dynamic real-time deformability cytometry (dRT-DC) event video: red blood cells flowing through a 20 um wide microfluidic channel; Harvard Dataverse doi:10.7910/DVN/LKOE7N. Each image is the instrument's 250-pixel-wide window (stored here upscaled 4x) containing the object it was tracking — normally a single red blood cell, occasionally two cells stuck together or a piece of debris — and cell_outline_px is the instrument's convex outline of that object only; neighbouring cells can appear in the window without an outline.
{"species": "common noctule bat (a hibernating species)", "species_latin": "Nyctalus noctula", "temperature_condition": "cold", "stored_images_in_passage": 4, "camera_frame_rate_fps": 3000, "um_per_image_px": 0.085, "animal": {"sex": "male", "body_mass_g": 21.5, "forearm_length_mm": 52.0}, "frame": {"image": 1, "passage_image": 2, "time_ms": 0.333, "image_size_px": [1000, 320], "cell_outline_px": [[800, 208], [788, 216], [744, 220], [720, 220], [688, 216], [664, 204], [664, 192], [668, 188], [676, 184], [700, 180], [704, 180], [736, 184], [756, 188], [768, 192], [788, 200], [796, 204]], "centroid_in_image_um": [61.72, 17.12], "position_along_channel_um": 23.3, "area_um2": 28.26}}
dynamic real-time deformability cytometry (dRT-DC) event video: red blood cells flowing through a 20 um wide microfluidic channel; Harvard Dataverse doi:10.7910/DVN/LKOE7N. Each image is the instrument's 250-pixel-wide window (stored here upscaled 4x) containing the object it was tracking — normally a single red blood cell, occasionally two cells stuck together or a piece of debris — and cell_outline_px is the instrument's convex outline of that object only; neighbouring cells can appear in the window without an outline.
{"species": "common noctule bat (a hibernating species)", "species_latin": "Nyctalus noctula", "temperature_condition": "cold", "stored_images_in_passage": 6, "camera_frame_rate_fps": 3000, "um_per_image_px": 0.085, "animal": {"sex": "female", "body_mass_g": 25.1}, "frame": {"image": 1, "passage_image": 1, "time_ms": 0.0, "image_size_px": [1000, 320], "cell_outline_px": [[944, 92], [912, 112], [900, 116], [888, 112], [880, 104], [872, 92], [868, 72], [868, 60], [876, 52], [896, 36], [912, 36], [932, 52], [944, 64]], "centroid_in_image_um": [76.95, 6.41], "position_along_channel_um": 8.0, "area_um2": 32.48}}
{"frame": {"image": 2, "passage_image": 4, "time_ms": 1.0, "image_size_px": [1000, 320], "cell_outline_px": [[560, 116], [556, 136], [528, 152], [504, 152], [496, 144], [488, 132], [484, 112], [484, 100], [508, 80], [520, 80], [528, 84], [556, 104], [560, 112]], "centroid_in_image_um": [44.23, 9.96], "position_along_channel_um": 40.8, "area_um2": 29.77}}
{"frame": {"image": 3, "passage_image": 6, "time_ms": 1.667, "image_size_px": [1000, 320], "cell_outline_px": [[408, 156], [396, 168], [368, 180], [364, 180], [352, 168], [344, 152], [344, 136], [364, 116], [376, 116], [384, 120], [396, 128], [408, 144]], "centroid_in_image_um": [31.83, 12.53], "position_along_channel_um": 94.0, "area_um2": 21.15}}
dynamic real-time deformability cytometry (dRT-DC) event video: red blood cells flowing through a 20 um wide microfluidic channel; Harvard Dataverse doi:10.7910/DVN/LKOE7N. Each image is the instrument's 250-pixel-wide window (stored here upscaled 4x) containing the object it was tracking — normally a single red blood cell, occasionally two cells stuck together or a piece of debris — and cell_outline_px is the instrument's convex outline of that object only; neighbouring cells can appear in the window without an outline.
=======
[TASK DIRECTIONS]
Each of the records should be retyped exactly.

[ANSWER TO THE TASK]
dynamic real-time deformability cytometry (dRT-DC) event video: red blood cells flowing through a 20 um wide microfluidic channel; Harvard Dataverse doi:10.7910/DVN/LKOE7N. Each image is the instrument's 250-pixel-wide window (stored here upscaled 4x) containing the object it was tracking — normally a single red blood cell, occasionally two cells stuck together or a piece of debris — and cell_outline_px is the instrument's convex outline of that object only; neighbouring cells can appear in the window without an outline.
{"species": "common noctule bat (a hibernating species)", "species_latin": "Nyctalus noctula", "temperature_condition": "cold", "stored_images_in_passage": 4, "camera_frame_rate_fps": 3000, "um_per_image_px": 0.085, "animal": {"sex": "male", "body_mass_g": 21.5, "forearm_length_mm": 52.0}, "frame": {"image": 1, "passage_image": 2, "time_ms": 0.333, "image_size_px": [1000, 320], "cell_outline_px": [[800, 208], [788, 216], [744, 220], [720, 220], [688, 216], [664, 204], [664, 192], [668, 188], [676, 184], [700, 180], [704, 180], [736, 184], [756, 188], [768, 192], [788, 200], [796, 204]], "centroid_in_image_um": [61.72, 17.12], "position_along_channel_um": 23.3, "area_um2": 28.26}}
dynamic real-time deformability cytometry (dRT-DC) event video: red blood cells flowing through a 20 um wide microfluidic channel; Harvard Dataverse doi:10.7910/DVN/LKOE7N. Each image is the instrument's 250-pixel-wide window (stored here upscaled 4x) containing the object it was tracking — normally a single red blood cell, occasionally two cells stuck together or a piece of debris — and cell_outline_px is the instrument's convex outline of that object only; neighbouring cells can appear in the window without an outline.
{"species": "common noctule bat (a hibernating species)", "species_latin": "Nyctalus noctula", "temperature_condition": "cold", "stored_images_in_passage": 6, "camera_frame_rate_fps": 3000, "um_per_image_px": 0.085, "animal": {"sex": "female", "body_mass_g": 25.1}, "frame": {"image": 1, "passage_image": 1, "time_ms": 0.0, "image_size_px": [1000, 320], "cell_outline_px": [[944, 92], [912, 112], [900, 116], [888, 112], [880, 104], [872, 92], [868, 72], [868, 60], [876, 52], [896, 36], [912, 36], [932, 52], [944, 64]], "centroid_in_image_um": [76.95, 6.41], "position_along_channel_um": 8.0, "area_um2": 32.48}}
{"frame": {"image": 2, "passage_image": 4, "time_ms": 1.0, "image_size_px": [1000, 320], "cell_outline_px": [[560, 116], [556, 136], [528, 152], [504, 152], [496, 144], [488, 132], [484, 112], [484, 100], [508, 80], [520, 80], [528, 84], [556, 104], [560, 112]], "centroid_in_image_um": [44.23, 9.96], "position_along_channel_um": 40.8, "area_um2": 29.77}}
{"frame": {"image": 3, "passage_image": 6, "time_ms": 1.667, "image_size_px": [1000, 320], "cell_outline_px": [[408, 156], [396, 168], [368, 180], [364, 180], [352, 168], [344, 152], [344, 136], [364, 116], [376, 116], [384, 120], [396, 128], [408, 144]], "centroid_in_image_um": [31.83, 12.53], "position_along_channel_um": 94.0, "area_um2": 21.15}}
dynamic real-time deformability cytometry (dRT-DC) event video: red blood cells flowing through a 20 um wide microfluidic channel; Harvard Dataverse doi:10.7910/DVN/LKOE7N. Each image is the instrument's 250-pixel-wide window (stored here upscaled 4x) containing the object it was tracking — normally a single red blood cell, occasionally two cells stuck together or a piece of debris — and cell_outline_px is the instrument's convex outline of that object only; neighbouring cells can appear in the window without an outline.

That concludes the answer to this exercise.